The increasing cost of eating well

July 22, 2008
This red sauce is made with organic ground pork, onion, vegetable broth, crushed tomatoes, zucchini, chard and seasonings including oregano, basil, sea salt and pepper. I serve it over roasted spaghetti squash.

This red sauce is made with organic ground pork, onion, vegetable broth, crushed tomatoes, zucchini, chard and seasonings including oregano, basil, sea salt and pepper. I serve it over roasted spaghetti squash.

For an upcoming package of articles in The Pueblo Chieftain, I was asked to write about what increasing food prices have meant to someone who follows a semi-organic, low-glycemic style of eating.

While 46 percent of Americans surveyed in a recent Gallup Poll said food prices are causing them hardship, our citizens still spend the lowest percentage of their income on food of any country in the world — under 10 percent.

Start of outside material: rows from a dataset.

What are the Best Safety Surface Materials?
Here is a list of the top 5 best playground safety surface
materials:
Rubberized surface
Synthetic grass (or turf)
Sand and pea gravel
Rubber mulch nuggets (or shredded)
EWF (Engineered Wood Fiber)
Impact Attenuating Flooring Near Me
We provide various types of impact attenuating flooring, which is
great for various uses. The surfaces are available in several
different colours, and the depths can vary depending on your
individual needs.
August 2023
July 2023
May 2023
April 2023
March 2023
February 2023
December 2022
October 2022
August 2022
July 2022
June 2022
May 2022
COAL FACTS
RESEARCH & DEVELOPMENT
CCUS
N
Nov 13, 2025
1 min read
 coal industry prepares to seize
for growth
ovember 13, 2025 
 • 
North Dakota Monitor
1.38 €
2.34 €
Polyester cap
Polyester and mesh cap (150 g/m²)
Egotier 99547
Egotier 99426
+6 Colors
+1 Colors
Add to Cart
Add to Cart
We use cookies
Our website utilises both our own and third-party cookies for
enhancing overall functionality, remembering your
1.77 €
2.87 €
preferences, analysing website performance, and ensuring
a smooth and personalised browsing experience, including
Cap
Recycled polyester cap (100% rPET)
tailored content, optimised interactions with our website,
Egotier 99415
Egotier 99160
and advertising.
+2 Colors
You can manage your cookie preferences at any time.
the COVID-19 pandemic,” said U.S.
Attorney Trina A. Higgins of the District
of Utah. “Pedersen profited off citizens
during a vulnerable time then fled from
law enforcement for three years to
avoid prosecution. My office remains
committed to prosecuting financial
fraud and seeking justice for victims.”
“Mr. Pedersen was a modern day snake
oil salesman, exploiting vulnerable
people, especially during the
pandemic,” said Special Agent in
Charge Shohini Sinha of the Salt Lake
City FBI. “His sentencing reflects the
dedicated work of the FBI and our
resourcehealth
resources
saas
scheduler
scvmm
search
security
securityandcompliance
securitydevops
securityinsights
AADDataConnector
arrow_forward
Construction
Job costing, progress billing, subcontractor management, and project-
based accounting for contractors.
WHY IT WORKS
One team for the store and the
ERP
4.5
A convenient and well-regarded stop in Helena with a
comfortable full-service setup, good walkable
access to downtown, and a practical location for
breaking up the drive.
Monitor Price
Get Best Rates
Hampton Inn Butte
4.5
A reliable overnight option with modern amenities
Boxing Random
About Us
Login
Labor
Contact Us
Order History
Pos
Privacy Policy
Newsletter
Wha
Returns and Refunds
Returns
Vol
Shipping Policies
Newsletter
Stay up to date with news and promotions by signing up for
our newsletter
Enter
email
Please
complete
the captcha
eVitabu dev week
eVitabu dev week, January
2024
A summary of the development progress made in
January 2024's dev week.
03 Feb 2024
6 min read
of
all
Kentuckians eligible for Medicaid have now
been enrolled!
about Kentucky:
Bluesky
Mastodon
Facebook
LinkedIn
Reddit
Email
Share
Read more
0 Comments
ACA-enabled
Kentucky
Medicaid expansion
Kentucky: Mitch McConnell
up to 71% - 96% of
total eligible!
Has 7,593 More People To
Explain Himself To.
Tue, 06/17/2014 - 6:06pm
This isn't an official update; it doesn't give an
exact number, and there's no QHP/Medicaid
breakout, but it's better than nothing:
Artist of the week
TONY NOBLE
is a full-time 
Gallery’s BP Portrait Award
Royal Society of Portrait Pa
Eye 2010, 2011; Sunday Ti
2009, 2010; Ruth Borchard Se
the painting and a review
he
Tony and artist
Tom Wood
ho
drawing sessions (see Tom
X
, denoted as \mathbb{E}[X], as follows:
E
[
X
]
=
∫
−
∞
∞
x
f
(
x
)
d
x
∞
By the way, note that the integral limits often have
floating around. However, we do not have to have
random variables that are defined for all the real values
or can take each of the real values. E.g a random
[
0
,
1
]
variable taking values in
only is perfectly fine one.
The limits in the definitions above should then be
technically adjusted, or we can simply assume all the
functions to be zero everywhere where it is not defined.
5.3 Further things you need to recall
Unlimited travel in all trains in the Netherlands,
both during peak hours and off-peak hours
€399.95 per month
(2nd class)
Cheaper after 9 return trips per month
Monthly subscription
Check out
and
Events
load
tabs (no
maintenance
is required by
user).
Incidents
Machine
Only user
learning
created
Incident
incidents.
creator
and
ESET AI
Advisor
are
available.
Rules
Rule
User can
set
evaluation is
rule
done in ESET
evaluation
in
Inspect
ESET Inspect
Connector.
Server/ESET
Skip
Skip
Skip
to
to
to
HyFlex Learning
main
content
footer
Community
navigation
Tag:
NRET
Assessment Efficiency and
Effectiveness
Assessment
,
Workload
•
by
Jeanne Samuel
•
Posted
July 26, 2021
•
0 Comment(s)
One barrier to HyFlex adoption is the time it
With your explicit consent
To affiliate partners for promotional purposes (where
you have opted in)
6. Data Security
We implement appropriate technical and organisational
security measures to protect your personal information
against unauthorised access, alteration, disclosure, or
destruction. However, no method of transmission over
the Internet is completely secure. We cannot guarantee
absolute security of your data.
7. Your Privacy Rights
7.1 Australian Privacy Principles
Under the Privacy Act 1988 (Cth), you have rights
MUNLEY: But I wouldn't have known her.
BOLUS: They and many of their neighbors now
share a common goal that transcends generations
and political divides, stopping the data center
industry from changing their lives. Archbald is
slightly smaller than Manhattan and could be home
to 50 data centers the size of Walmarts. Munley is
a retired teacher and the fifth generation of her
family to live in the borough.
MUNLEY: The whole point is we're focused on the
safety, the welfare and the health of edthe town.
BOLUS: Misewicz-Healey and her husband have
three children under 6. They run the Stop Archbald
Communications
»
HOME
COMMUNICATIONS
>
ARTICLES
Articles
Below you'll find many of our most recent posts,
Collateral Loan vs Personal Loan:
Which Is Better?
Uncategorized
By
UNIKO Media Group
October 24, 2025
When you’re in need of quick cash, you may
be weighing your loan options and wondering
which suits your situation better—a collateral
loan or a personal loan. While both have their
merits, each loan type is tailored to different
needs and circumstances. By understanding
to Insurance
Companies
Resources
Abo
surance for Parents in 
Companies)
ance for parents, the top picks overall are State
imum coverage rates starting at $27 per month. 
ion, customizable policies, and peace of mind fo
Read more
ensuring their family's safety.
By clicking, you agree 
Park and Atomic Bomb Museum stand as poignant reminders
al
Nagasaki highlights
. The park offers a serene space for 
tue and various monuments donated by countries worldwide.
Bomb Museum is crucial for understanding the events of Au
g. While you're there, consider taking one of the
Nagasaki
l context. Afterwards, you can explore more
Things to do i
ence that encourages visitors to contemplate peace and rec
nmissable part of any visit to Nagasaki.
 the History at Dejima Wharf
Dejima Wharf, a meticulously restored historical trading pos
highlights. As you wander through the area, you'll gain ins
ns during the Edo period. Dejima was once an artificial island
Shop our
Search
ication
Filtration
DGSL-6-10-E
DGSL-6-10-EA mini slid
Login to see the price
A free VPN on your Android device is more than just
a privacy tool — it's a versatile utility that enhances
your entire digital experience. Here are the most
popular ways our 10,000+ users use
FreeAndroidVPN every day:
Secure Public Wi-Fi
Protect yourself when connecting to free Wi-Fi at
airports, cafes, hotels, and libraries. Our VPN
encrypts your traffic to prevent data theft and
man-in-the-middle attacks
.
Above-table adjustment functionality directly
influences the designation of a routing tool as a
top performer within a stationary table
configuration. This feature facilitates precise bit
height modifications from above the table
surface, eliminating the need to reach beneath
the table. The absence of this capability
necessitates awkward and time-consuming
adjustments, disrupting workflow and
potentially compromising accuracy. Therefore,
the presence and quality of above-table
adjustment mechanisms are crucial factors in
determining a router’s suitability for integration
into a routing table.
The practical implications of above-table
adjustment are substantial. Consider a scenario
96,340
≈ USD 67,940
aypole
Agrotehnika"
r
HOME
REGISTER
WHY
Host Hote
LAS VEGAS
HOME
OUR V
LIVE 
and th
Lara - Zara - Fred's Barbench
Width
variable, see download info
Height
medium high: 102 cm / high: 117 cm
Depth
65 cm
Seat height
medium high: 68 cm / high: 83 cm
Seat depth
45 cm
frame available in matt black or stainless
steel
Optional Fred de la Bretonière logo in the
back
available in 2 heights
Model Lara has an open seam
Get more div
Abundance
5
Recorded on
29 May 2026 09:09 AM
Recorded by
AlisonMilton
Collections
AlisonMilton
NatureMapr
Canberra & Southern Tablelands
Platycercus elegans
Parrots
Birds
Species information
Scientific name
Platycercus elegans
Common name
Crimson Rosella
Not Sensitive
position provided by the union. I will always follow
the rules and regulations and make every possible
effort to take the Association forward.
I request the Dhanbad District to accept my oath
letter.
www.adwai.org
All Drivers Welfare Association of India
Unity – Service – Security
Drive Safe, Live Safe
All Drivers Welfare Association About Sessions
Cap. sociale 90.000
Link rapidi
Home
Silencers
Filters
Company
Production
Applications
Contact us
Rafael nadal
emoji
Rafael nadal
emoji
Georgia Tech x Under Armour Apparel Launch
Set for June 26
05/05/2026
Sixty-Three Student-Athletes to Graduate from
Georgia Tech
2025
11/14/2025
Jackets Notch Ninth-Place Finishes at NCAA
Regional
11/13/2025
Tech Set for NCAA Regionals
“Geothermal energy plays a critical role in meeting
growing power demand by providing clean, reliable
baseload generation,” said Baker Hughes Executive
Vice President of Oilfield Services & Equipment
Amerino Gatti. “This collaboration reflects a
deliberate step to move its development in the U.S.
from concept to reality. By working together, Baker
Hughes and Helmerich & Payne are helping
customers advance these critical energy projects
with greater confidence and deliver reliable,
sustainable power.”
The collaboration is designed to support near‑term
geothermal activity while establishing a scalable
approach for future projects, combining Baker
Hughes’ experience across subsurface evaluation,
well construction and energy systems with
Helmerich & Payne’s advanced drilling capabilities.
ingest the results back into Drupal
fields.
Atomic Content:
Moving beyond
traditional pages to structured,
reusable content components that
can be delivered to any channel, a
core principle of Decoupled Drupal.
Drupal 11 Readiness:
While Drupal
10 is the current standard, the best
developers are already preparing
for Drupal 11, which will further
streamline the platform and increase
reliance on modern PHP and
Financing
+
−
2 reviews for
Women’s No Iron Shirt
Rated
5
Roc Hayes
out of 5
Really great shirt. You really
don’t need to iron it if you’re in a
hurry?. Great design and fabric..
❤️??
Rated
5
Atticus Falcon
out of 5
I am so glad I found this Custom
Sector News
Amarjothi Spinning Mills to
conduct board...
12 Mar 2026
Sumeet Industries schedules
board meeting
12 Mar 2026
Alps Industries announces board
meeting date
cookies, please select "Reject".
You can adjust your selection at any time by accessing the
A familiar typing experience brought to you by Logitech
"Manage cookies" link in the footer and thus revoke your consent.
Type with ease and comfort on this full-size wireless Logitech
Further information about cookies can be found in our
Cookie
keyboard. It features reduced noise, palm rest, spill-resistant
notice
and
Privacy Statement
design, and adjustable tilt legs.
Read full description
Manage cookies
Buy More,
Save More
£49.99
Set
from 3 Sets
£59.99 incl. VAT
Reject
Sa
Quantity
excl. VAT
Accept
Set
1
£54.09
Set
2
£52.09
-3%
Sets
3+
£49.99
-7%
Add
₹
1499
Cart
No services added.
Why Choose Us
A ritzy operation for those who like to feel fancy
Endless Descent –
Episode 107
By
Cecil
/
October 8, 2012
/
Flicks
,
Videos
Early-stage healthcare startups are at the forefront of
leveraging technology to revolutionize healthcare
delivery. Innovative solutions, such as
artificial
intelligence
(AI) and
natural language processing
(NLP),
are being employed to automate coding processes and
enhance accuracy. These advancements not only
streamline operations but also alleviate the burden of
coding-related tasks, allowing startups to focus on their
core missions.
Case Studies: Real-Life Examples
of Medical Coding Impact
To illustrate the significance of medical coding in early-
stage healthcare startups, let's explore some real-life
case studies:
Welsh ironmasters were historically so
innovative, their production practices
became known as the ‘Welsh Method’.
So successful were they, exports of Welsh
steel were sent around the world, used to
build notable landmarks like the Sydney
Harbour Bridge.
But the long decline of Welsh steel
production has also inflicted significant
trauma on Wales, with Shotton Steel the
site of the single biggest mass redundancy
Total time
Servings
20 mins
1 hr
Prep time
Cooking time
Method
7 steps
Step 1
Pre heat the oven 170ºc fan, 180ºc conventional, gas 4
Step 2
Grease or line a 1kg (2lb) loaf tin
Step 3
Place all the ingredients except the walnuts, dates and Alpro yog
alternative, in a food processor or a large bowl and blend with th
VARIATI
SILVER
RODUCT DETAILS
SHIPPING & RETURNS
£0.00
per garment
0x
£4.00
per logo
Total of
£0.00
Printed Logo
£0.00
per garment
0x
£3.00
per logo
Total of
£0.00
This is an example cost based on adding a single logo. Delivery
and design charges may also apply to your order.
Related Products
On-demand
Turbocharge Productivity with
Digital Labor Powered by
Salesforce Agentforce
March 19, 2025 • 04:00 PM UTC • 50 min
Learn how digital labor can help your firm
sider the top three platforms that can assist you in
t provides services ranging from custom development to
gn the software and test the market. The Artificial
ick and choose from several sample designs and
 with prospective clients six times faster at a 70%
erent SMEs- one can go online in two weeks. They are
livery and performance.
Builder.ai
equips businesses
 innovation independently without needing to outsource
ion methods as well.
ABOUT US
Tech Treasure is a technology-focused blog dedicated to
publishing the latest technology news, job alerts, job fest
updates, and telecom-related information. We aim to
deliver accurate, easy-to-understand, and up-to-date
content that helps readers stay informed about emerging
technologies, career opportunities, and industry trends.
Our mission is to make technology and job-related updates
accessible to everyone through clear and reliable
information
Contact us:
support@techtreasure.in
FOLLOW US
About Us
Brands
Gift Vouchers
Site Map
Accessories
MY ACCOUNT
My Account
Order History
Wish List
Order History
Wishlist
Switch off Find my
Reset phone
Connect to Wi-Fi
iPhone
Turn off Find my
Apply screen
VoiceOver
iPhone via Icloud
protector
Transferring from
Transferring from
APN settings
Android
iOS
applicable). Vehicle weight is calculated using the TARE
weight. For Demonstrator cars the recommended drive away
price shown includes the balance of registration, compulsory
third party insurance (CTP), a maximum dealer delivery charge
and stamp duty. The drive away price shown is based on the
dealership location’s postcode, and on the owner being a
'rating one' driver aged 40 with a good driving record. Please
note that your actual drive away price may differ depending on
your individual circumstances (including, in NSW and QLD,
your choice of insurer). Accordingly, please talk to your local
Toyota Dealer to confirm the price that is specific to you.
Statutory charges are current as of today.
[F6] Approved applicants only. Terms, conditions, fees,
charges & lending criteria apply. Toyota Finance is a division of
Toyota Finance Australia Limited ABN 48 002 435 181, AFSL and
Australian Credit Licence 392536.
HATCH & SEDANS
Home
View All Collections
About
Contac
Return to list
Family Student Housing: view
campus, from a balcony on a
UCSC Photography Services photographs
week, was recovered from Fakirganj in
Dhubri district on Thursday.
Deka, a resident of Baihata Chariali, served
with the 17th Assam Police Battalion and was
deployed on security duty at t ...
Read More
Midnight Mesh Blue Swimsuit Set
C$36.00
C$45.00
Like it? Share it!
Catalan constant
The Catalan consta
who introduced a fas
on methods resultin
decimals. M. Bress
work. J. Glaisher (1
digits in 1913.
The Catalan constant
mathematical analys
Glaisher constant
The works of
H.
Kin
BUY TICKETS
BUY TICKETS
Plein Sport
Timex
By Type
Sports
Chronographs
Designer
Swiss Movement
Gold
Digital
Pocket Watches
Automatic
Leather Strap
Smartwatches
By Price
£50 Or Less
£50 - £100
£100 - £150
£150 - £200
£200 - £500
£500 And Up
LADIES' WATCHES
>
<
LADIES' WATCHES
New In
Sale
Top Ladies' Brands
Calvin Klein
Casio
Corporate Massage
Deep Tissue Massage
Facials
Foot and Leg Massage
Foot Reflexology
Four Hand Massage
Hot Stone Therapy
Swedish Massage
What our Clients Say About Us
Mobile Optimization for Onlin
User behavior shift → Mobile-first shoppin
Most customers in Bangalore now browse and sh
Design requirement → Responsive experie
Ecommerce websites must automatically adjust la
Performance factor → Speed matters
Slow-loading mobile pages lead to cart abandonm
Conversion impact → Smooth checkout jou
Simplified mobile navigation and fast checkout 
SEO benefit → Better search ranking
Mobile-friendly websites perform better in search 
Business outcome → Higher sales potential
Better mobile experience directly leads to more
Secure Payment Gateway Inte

Americans also spend the most on health care and are among the most unhealthy in the world. Hmmm. Wonder if there is a connection?

Anyway, it was an interesting process, looking through a couple of weeks’ worth of receipts and seeing where the money was going. When I microanalyzed it, what amazed me is how inexpensive it really can be to eat healthfully — about $9 a day per person for three meals, two snacks and one dessert. But then, the big picture of how much we spend on food was also astounding— probably more than $800 a month, rivaling the mortgage payment.

One meal I used as an example in the article is a roasted spaghetti squash served with a red meat sauce. I like this dish because it is fairly quick and easy to make, and because it’s something my son Harrison likes. I make the sauce with natural grassfed beef or pasture-raised pork. Other ingredients include one spaghetti squash, a can of organic crushed tomatoes, an organic onion, and organic vegetable broth. For variation I sometimes add a small zucchini and some chopped Swiss Chard. The recipe usually makes enough to feed three people for two nights at just over $2 per serving.

I also estimated the cost of some other meals I routinely make, ranging from tacos to chili to a beef roast with vegetables. All of them came in between $2 and $3 per serving.